Nos Lecteurs ont la Parole

Que choisir : révolution violente ou changement concerté ?

par Joseph W. ZOGHBI
OLJ
04/12/2019

La mainmise de l’establishment en place après la guerre de 15 ans, qui a secoué le Liban entre 1975 et 1990, a mis à sac les richesses du pays et sapé son potentiel de développement en établissant une équation inviolable basée sur le confessionnalisme et le clientélisme, verrouillant ainsi d’une manière quasi inviolable les possibilités de changement politique et institutionnel. Toutes les tentatives de casser cette spirale infernale, basées sur le confessionnalisme politique et le clientélisme satellitaire, qui a dirigé le pays en le pillant, et qui a créé un establishment puissant et tentaculaire, ont été avortées en utilisant la sacro-sainte défense des acquis de ces accords, qui ont consacré la victoire sur l’ancien régime et en menaçant le pays de la reprise de la guerre civile.

Les accords de Taëf, qui ont déplacé le pouvoir de la présidence de la République au Conseil des ministres « réuni », et qui ont donné un pouvoir puissant et inattaquable au Premier ministre, en éliminant toute possibilité de changement structurel ou évolution institutionnelle, puisque bloqué par la volonté d’une seule personne, ou d’un seul groupe, comme l’était avant le pouvoir présidentiel, a mené le pays au grippage institutionnel actuel, donc à l’impossibilité de l’exercice de la démocratie et de l’alternance.

Historiquement, aucun parti ou groupe politique, qu’il soit confessionnel ou autre, ne peut gouverner sans opposition, car le pouvoir incontrôlé ne mène qu’au despotisme avec son cortège de tyrannies. Les prises d’intérêts, politico-économico-financières, de surcroît illégales, ne pouvant être freinées, conduisent irrémédiablement, quand leur exercice devient insupportable, aux soulèvements populaires. Aucun bouchon ne résiste à des pressions qui touchent l’espace vital de la population. C’est ce qui se passe actuellement dans notre pays.

La machine s’emballe avec les contradictions politiques mêlées au mécontentement populaire qui n’ont pas nécessairement les mêmes objectifs. La solution des problèmes devient inextricable et la machine risque d’exploser.

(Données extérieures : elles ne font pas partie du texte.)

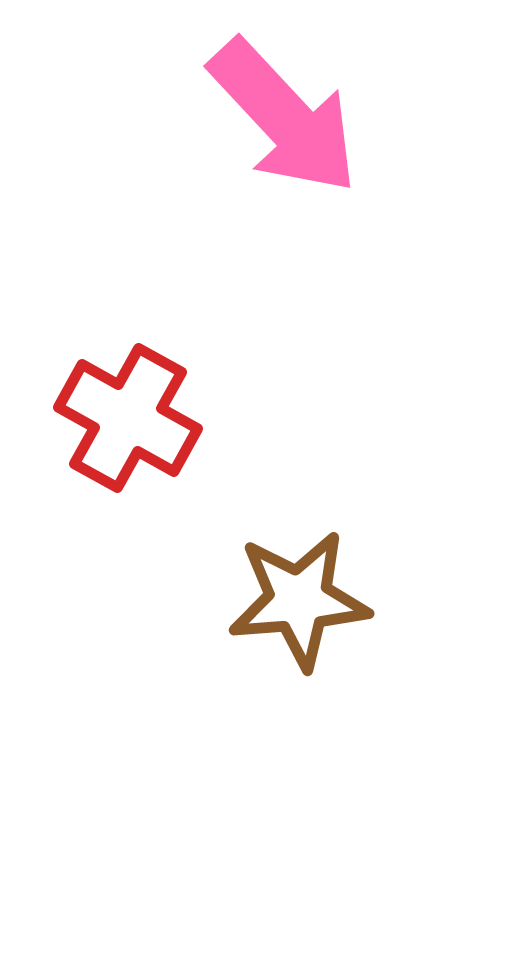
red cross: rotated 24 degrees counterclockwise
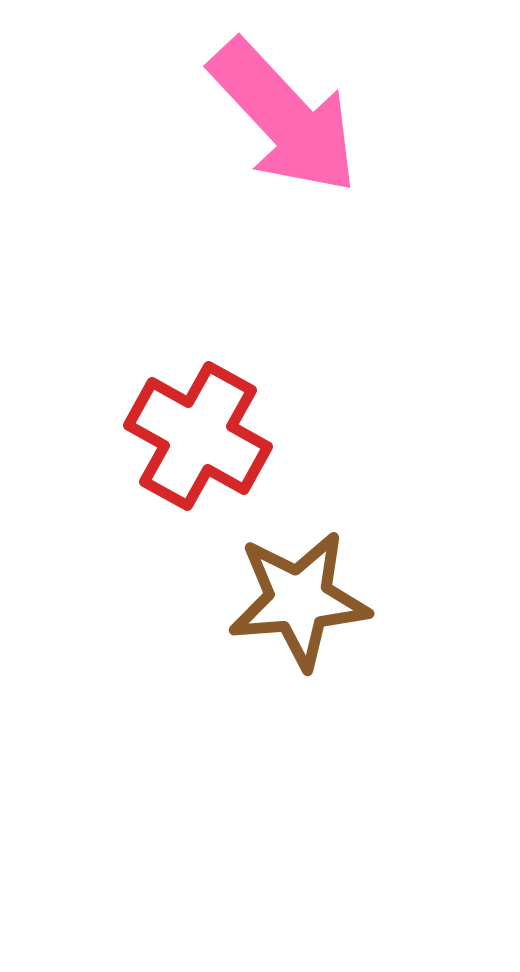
red cross: moved 70 px right, 18 px down
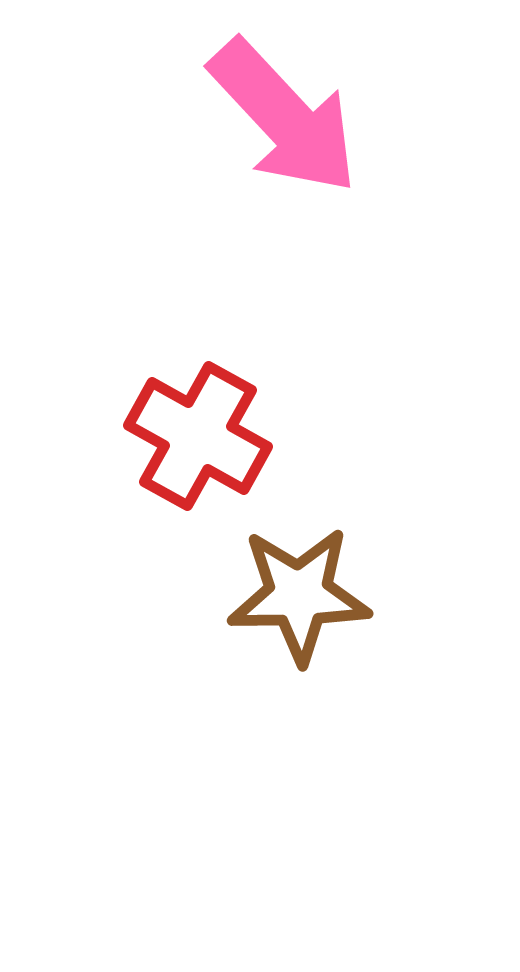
brown star: moved 5 px up; rotated 4 degrees clockwise
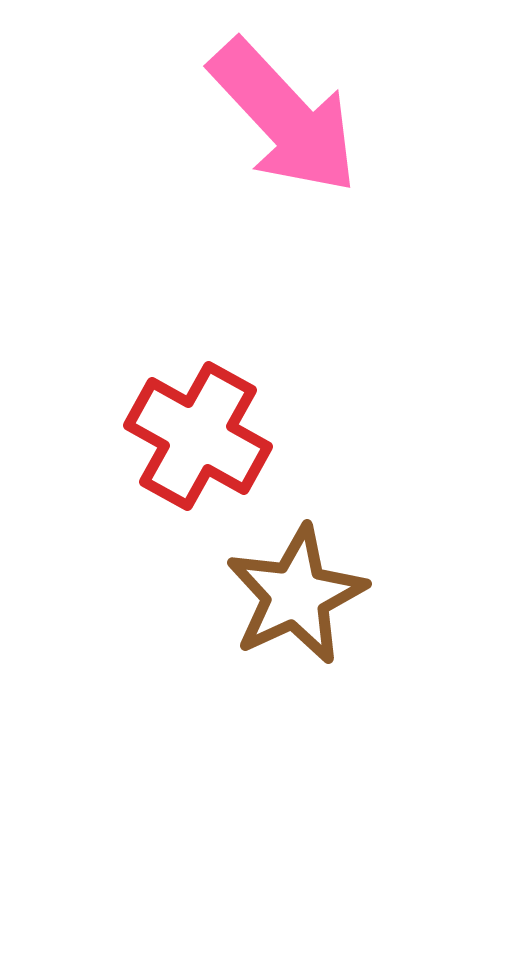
brown star: moved 3 px left; rotated 24 degrees counterclockwise
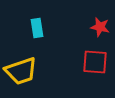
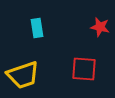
red square: moved 11 px left, 7 px down
yellow trapezoid: moved 2 px right, 4 px down
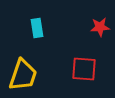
red star: rotated 18 degrees counterclockwise
yellow trapezoid: rotated 52 degrees counterclockwise
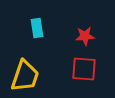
red star: moved 15 px left, 9 px down
yellow trapezoid: moved 2 px right, 1 px down
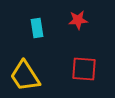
red star: moved 7 px left, 16 px up
yellow trapezoid: rotated 128 degrees clockwise
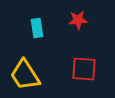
yellow trapezoid: moved 1 px up
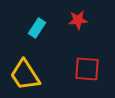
cyan rectangle: rotated 42 degrees clockwise
red square: moved 3 px right
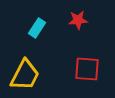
yellow trapezoid: rotated 120 degrees counterclockwise
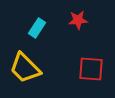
red square: moved 4 px right
yellow trapezoid: moved 7 px up; rotated 108 degrees clockwise
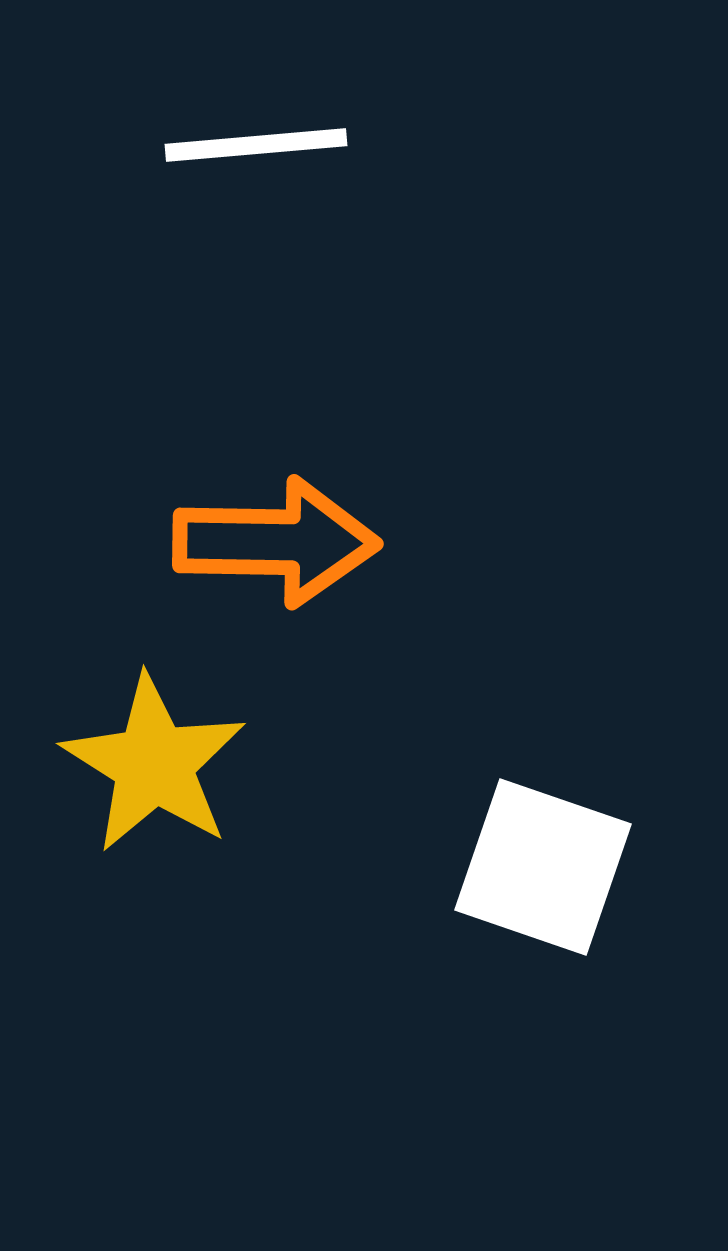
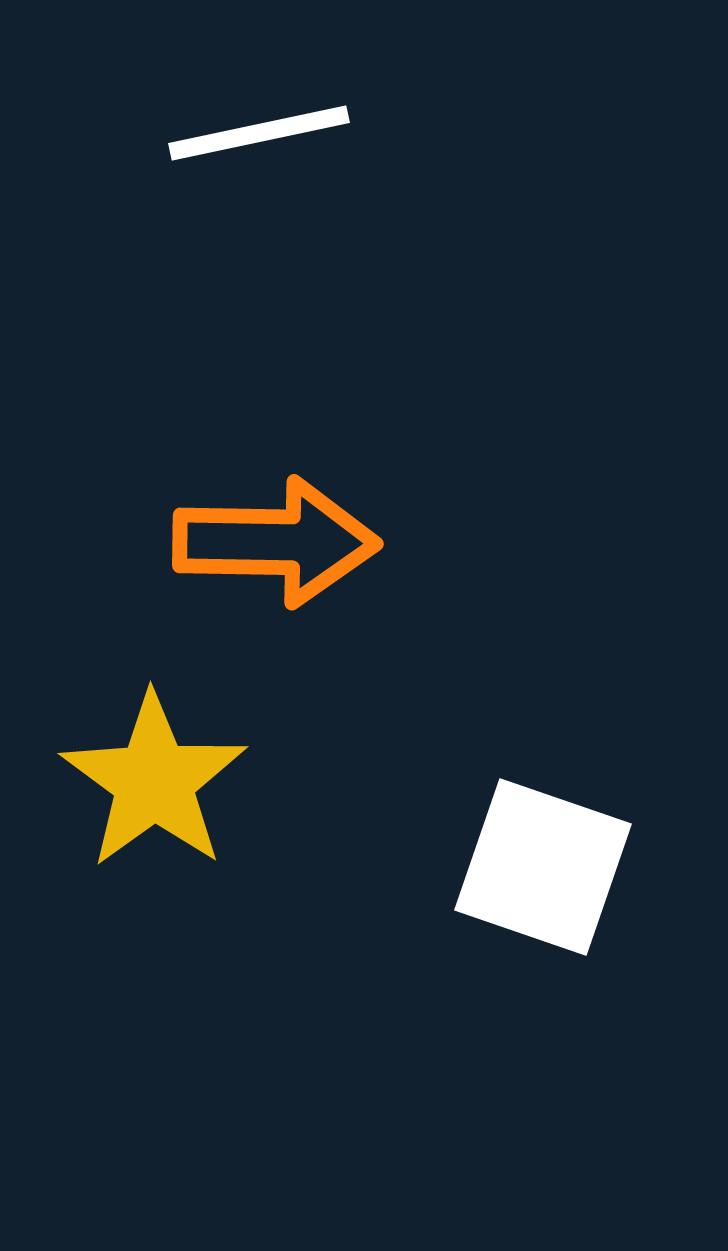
white line: moved 3 px right, 12 px up; rotated 7 degrees counterclockwise
yellow star: moved 17 px down; rotated 4 degrees clockwise
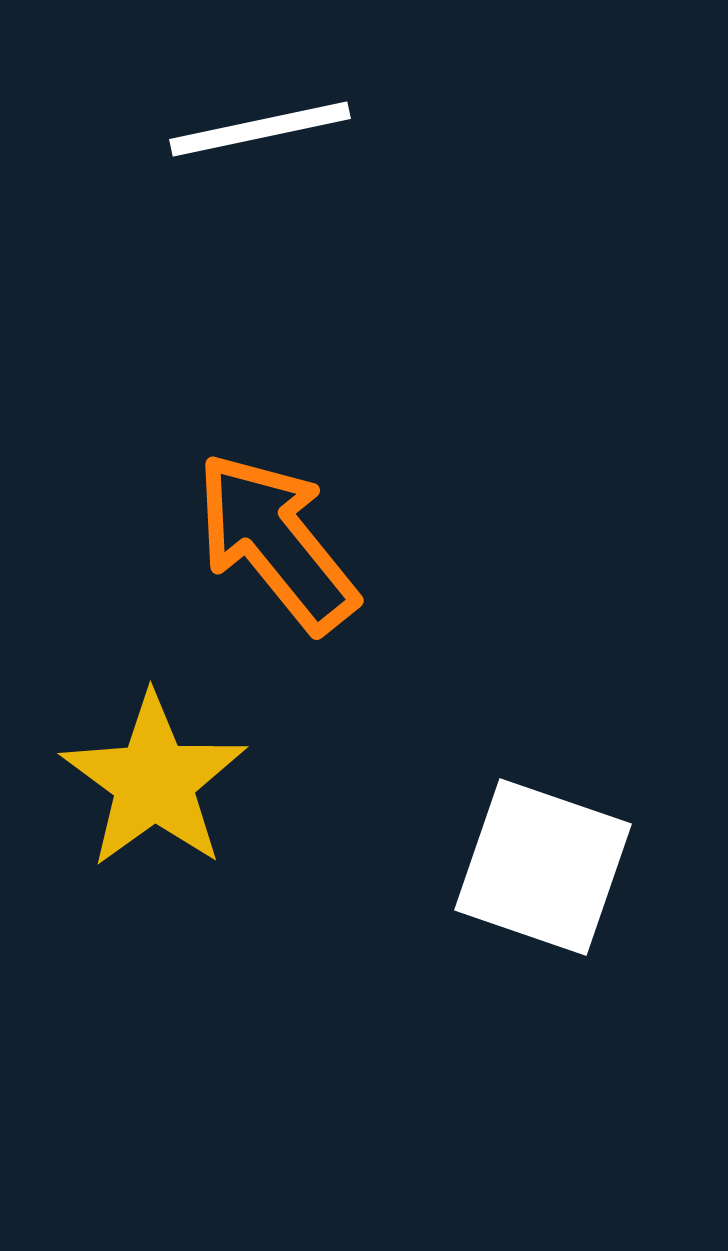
white line: moved 1 px right, 4 px up
orange arrow: rotated 130 degrees counterclockwise
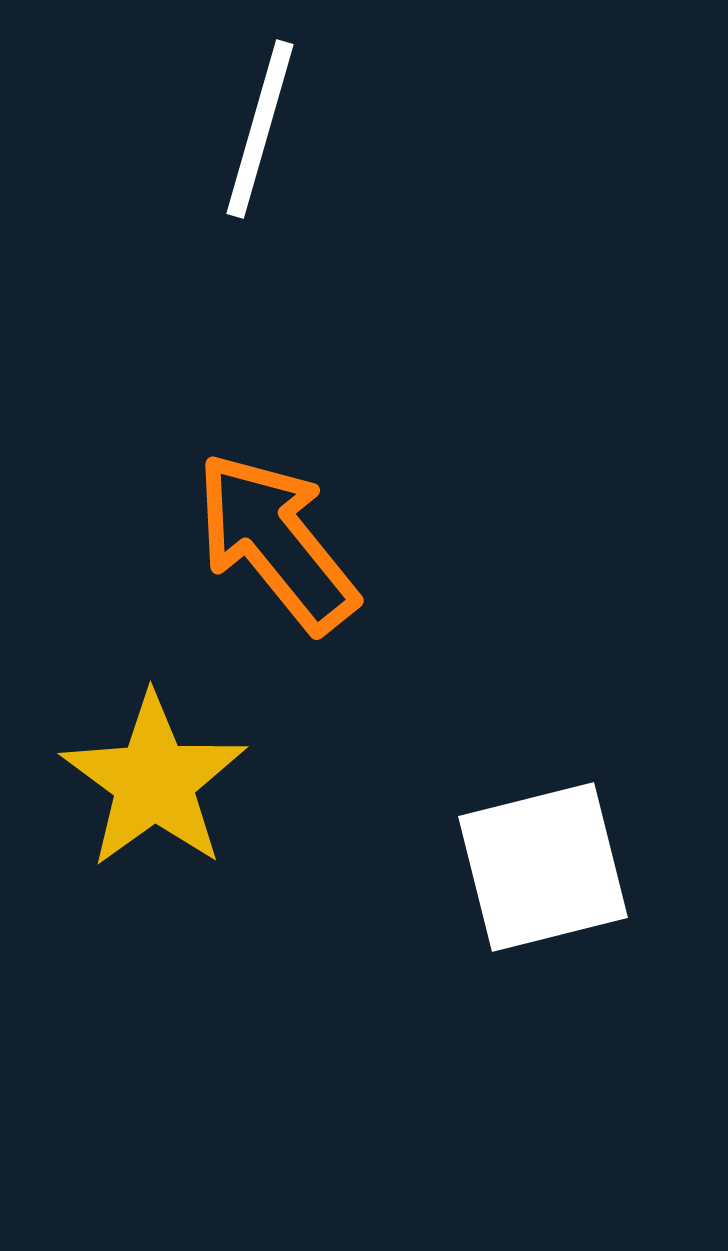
white line: rotated 62 degrees counterclockwise
white square: rotated 33 degrees counterclockwise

L’exercice oligarchique du pouvoir qui a conduit à une corruption sans limites qui a gangréné le corps de l’État a rendu les réformes quasi impossibles. Sous ces conditions, en se posant la question du choix entre le changement par la méthode douce plutôt que violente suppose que tous les acteurs en présence acceptent de se plier à des règles pragmatiques strictes d’honnêteté et de probité. Ceux qui pensent encore détenir le pouvoir doivent descendre de leur piédestal et analyser correctement la situation du pays qui est au bord du précipice, puisque tout mauvais pas entraînera inexorablement, avec violence, un désastre économico-financier et social dont le Liban ne se remettra pas ; et s’il s’en remet, ce serait au bout de décennies, mais avec son cortège de changements démographiques importants, surtout en présence d’une bonne moitié d’étrangers au nombre de sa population actuelle. Ces acteurs doivent se rendre compte que le problème est donc un problème de structure des institutions qui n’est plus adapté à la situation du pays et que le système politico-confessionnel n’est plus de mise.

En prenant en considération le fait que toute mainmise d’une confession sur tous les rouages de l’État, quelle que soit sa force, y compris militaire, est impossible à cause des équilibres internes et géopolitiques. Il faudrait dans ce cas chercher à trouver d’une manière ou d’une autre, à travers des comités ad hoc représentant les forces en présence, réunis autour du chef de l’État, y compris les nouvelles forces issues du « soulèvement populaire », chercher à réformer et moderniser les institutions qui, pour s’appliquer à tous, devrait être plutôt civile, laïque, démocratique et multiconfessionnelle avec séparation des institutions religieuses et de l’État, mettant en avant avec insistance l’État de droit.

Faute de changement par concertation, le changement par la violence montre son nez et deviendra une question de temps.